What This Means for C++26 Planning
The 70-80% automation estimate that circulates in C++26 reflection discussions is consistent with production experience from D. Structural cases generate automatically. The remainder, overload disambiguation, ownership semantics, GIL management, template specialization, reflects cases where type structure genuinely cannot encode the information needed for a correct binding decision.
For teams planning C++26 adoption on a 2027 or 2028 timeline, D’s experience points at specific preparation work worth doing before the toolchain arrives. Design Python-facing C++ APIs to avoid overloaded methods on the public surface where the overload encodes type-based polymorphism; Python’s duck typing makes distinct names more natural anyway.

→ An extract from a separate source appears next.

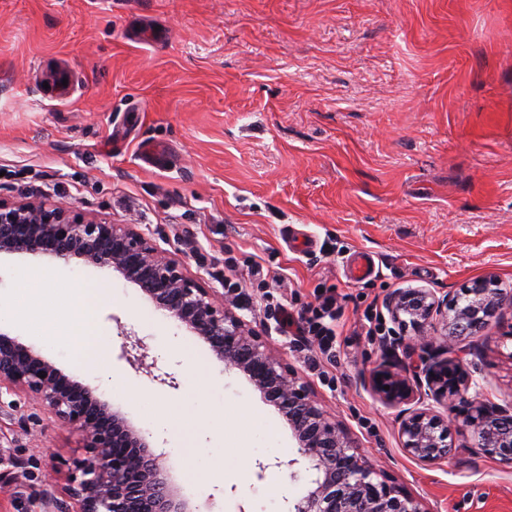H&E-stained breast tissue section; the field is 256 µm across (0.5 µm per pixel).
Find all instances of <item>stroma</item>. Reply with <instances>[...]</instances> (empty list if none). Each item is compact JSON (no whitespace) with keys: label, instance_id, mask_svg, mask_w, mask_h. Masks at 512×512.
<instances>
[{"label":"stroma","instance_id":"1","mask_svg":"<svg viewBox=\"0 0 512 512\" xmlns=\"http://www.w3.org/2000/svg\"><path fill=\"white\" fill-rule=\"evenodd\" d=\"M155 28L163 44L149 41ZM59 70L71 77L64 97L43 86ZM0 201L140 225L217 289L257 263L283 275V287L252 285L224 304L267 327L271 351L382 475L431 512H512V464H419L399 441L401 407L361 383L387 347L421 341L390 320L394 291L442 296L488 274L512 291V0H0ZM360 252L375 271L355 280ZM102 274L112 297L97 326L116 350L121 329L134 331L178 388L118 358L112 388L73 351L51 359L139 426L123 386L179 398L191 372L174 346L192 347L214 374L225 450L249 445L252 463L237 481H189L157 431L170 479L193 512H285L308 475L270 484L298 456L277 410L207 344L167 331L135 285ZM329 294L343 298L332 366L275 322L281 299L303 311ZM470 344L483 399L512 407V304ZM81 444L42 405L0 394V512H43Z\"/></svg>","mask_w":512,"mask_h":512}]
</instances>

Prefer smart pointer or value returns over raw pointer returns for methods Python consumers will call; std::shared_ptr<T> encodes ownership where T* does not, and pybind11 handles the former without policy annotation. Document GIL intent for compute-heavy methods in comments using the exact form of the eventual P1854 annotation.
None of this requires waiting for C++26 toolchain support. These are API design decisions that make the C++ library cleaner for all consumers and reduce the manual annotation work when automation arrives. D’s experience with autowrap shows the destination is reachable. The Bloomberg-maintained experimental Clang fork implementing P2996, accessible today on Compiler Explorer, makes it testable in C++ now. What D teams learned in production is that the pattern works, the edges are specific and predictable, and the engineering to handle those edges is the same work regardless of whether you start today or in 2027.